5. Store in covered glass jars or bottles. If you added alcohol, store at room temperature; if you didn’t add alcohol, store in the fridge.

While you’re at it, try making this easy, natural hand sanitizer:

Using Witch Hazel Water

Witch hazel water is a gentle astringent and anti-inflammatory for your skin. A splash is very refreshing on a hot day: cool and slightly tingly. Daily use helps keep your skin clear and glowing, and it may also be useful in helping to manage acne, poison ivy and other itchy rashes, sunburn, razor burn, bug bites, cuts and scratches, hemorrhoids, varicose veins, and more. (If you don’t want to make your own, we highly recommend this organic witch hazel for skin care.)

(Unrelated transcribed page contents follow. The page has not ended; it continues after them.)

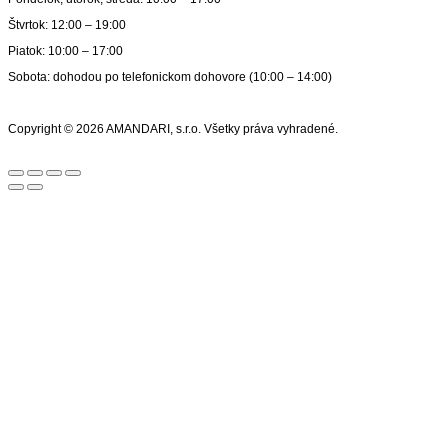
Štvrtok: 12:00 – 19:00
Piatok: 10:00 – 17:00
Sobota: dohodou po telefonickom dohovore (10:00 – 14:00)
Copyright © 2026 AMANDARI, s.r.o. Všetky práva vyhradené.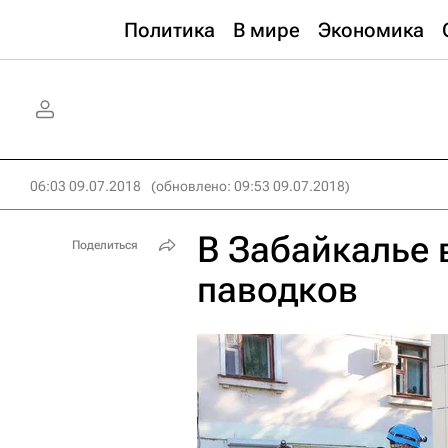
Политика
В мире
Экономика
06:03 09.07.2018
(обновлено: 09:53 09.07.2018)
В Забайкалье 
Поделиться
паводков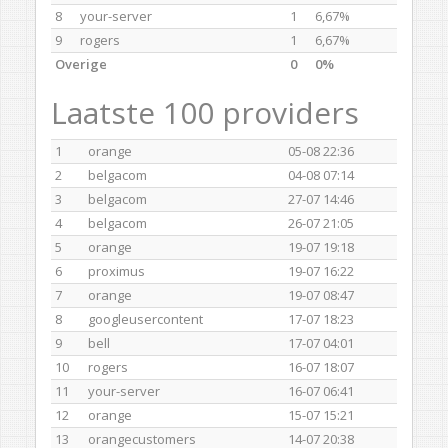
8
your-server
1
6,67%
9
rogers
1
6,67%
Overige
0
0%
Laatste 100 providers
1
orange
05-08 22:36
2
belgacom
04-08 07:14
3
belgacom
27-07 14:46
4
belgacom
26-07 21:05
5
orange
19-07 19:18
6
proximus
19-07 16:22
7
orange
19-07 08:47
8
googleusercontent
17-07 18:23
9
bell
17-07 04:01
10
rogers
16-07 18:07
11
your-server
16-07 06:41
12
orange
15-07 15:21
13
orangecustomers
14-07 20:38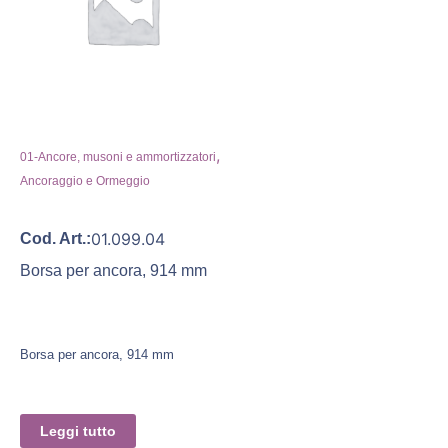
,
01-Ancore, musoni e ammortizzatori
Ancoraggio e Ormeggio
01.099.04
Cod. Art.:
Borsa per ancora, 914 mm
Borsa per ancora, 914 mm
Leggi tutto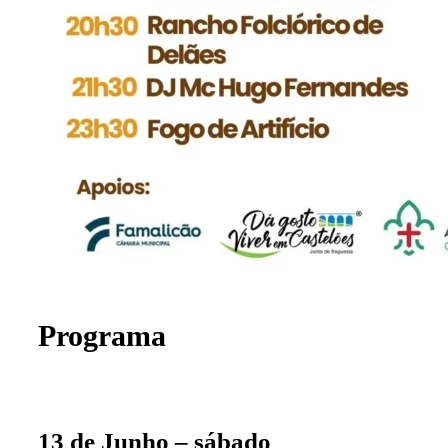
Programa
13 de Junho – sábado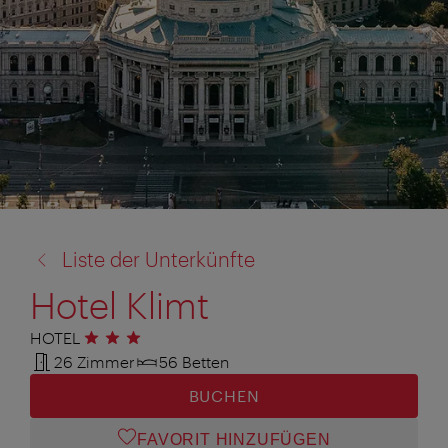
Zurück
Liste der Unterkünfte
zu:
Hotel Klimt
HOTEL
3 Sterne
26 Zimmer
56 Betten
BUCHEN
FAVORIT HINZUFÜGEN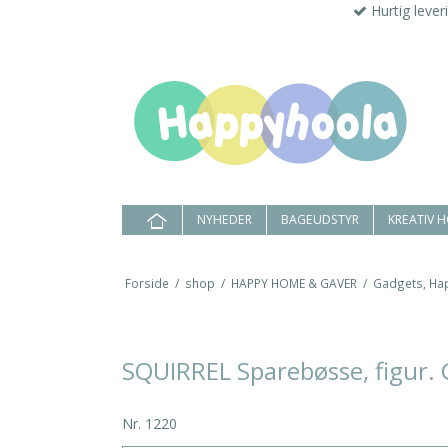
Hurtig lever
NYHEDER
BAGEUDSTYR
KREATIV 
Forside
/
shop
/
HAPPY HOME & GAVER
/
Gadgets, Ha
SQUIRREL Sparebøsse, figur.
Nr.
1220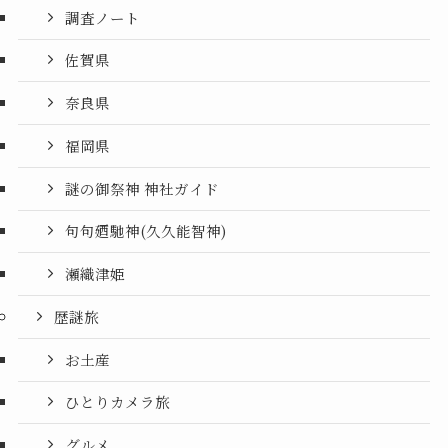
調査ノート
佐賀県
奈良県
福岡県
謎の御祭神 神社ガイド
句句廼馳神(久久能智神)
瀬織津姫
歴謎旅
お土産
ひとりカメラ旅
グルメ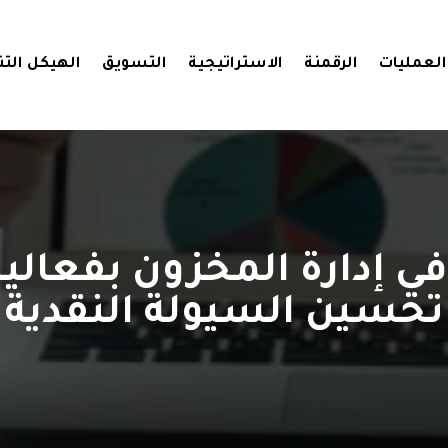
العمليات
الرقمنة
الاستراتيجية
التسويق
الهيكل الت
ي إدارة المخزون بفعالي
تحسين السيولة النقدية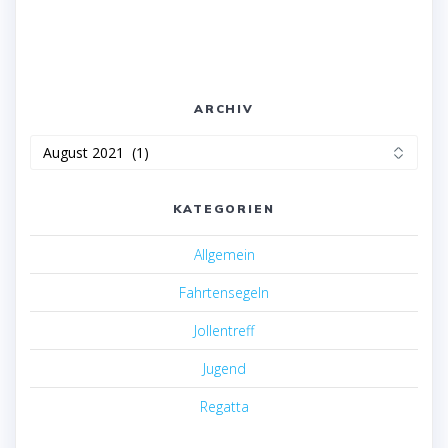
ARCHIV
Archiv
KATEGORIEN
Allgemein
Fahrtensegeln
Jollentreff
Jugend
Regatta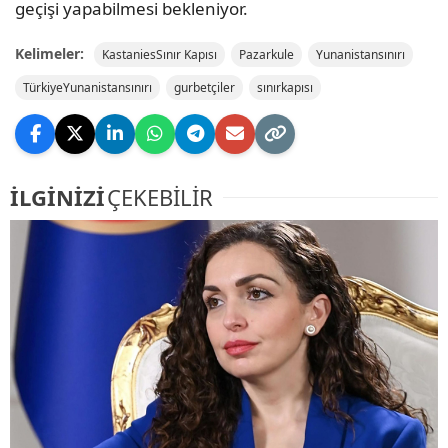
geçişi yapabilmesi bekleniyor.
Kelimeler:
KastaniesSınır Kapısı
Pazarkule
Yunanistansınırı
TürkiyeYunanistansınırı
gurbetçiler
sınırkapısı
İLGİNİZİ
ÇEKEBİLİR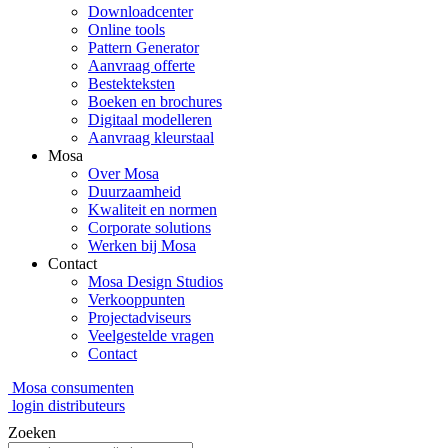
Downloadcenter
Online tools
Pattern Generator
Aanvraag offerte
Bestekteksten
Boeken en brochures
Digitaal modelleren
Aanvraag kleurstaal
Mosa
Over Mosa
Duurzaamheid
Kwaliteit en normen
Corporate solutions
Werken bij Mosa
Contact
Mosa Design Studios
Verkooppunten
Projectadviseurs
Veelgestelde vragen
Contact
Mosa consumenten
login distributeurs
Zoeken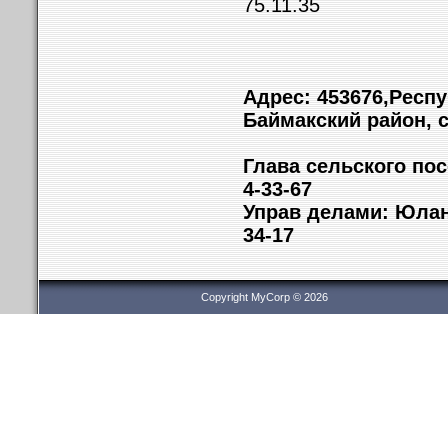
75.11.35
Адрес: 453676,Респ
Баймакский район, с
Глава сельского 
4-33-67
Управ делами
34-17
Copyright MyCorp © 2026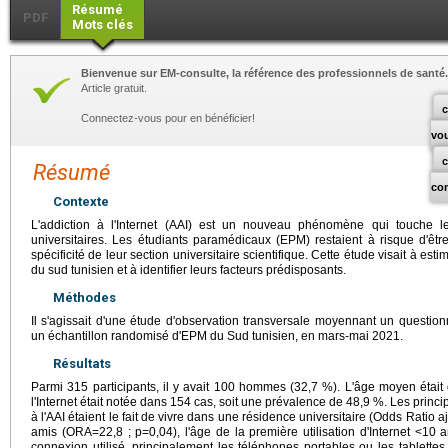
Résumé
PDF
Mots clés
Bienvenue sur EM-consulte, la référence des professionnels de santé.
Article gratuit.
c
Connectez-vous pour en bénéficier!
vo
Résumé
co
Contexte
L'addiction à l'Internet (AAI) est un nouveau phénomène qui touche les
universitaires. Les étudiants paramédicaux (EPM) restaient à risque d'être
spécificité de leur section universitaire scientifique. Cette étude visait à es
du sud tunisien et à identifier leurs facteurs prédisposants.
Méthodes
Il s'agissait d'une étude d'observation transversale moyennant un questio
un échantillon randomisé d'EPM du Sud tunisien, en mars-mai 2021.
Résultats
Parmi 315 participants, il y avait 100 hommes (32,7 %). L'âge moyen étai
l'Internet était notée dans 154 cas, soit une prévalence de 48,9 %. Les pri
à l'AAI étaient le fait de vivre dans une résidence universitaire (Odds Ratio
amis (ORA=22,8 ; p=0,04), l'âge de la première utilisation d'Internet <1
connexion utilisé, principalement les téléphones portables ou les tablette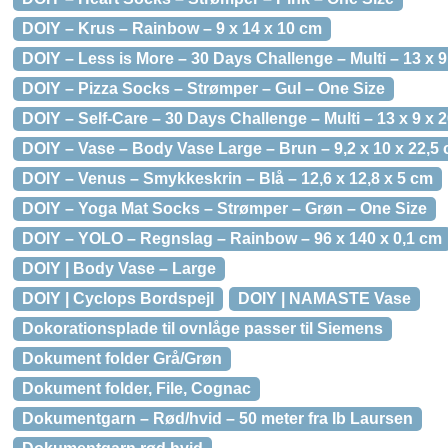
DOIY – Krus – Rainbow – 9 x 14 x 10 cm
DOIY – Less is More – 30 Days Challenge – Multi – 13 x 
DOIY – Pizza Socks – Strømper – Gul – One Size
DOIY – Self-Care – 30 Days Challenge – Multi – 13 x 9 x 
DOIY – Vase – Body Vase Large – Brun – 9,2 x 10 x 22,5
DOIY – Venus – Smykkeskrin – Blå – 12,6 x 12,8 x 5 cm
DOIY – Yoga Mat Socks – Strømper – Grøn – One Size
DOIY – YOLO – Regnslag – Rainbow – 96 x 140 x 0,1 cm
DOIY | Body Vase – Large
DOIY | Cyclops Bordspejl
DOIY | NAMASTE Vase
Dokorationsplade til ovnlåge passer til Siemens
Dokument folder Grå/Grøn
Dokument folder, File, Cognac
Dokumentgarn – Rød/hvid – 50 meter fra Ib Laursen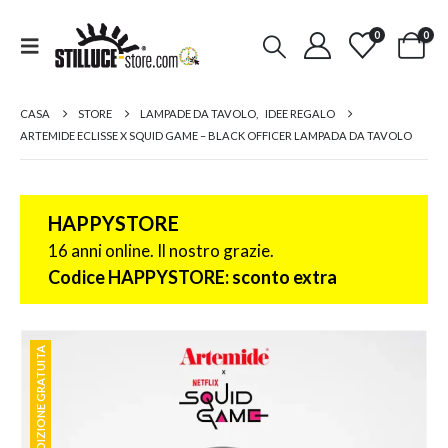
0
0
CASA
STORE
LAMPADE DA TAVOLO
,
IDEE REGALO
ARTEMIDE ECLISSE X SQUID GAME – BLACK OFFICER LAMPADA DA TAVOLO
HAPPYSTORE
16 anni online. Il nostro grazie.
Codice HAPPYSTORE: sconto extra
SPEDIZIONE GRATUITA
SPEDIZIONE GRATUITA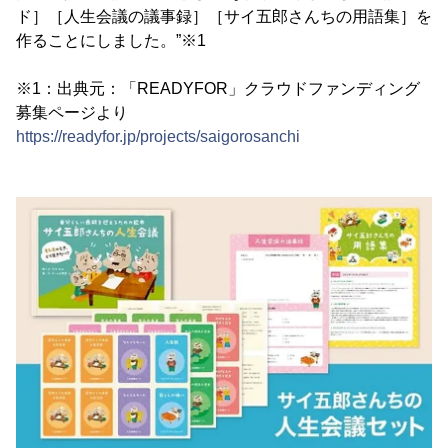
ド］［人生会議の議事録］［サイ五郎さんちの用語集］を
作ることにしました。”※1
※1：出典元：「READYFOR」クラウドファンディング
募集ページより
https://readyfor.jp/projects/saigorosanchi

Apply witch hazel water by pouring a little into your cupped hand, rubbing your hands together, and then stroking the target area with your wet hands: it should feel pleasant and slightly tingly (slightly more so if you are applying to cuts or scrapes). You can also soak a cotton ball or scrap of clean cloth and use that to apply it to the target area. For some applications where longer contact is desired, soak a gauze pad or a small scrap of clean, folded cloth, and place the pad over the area.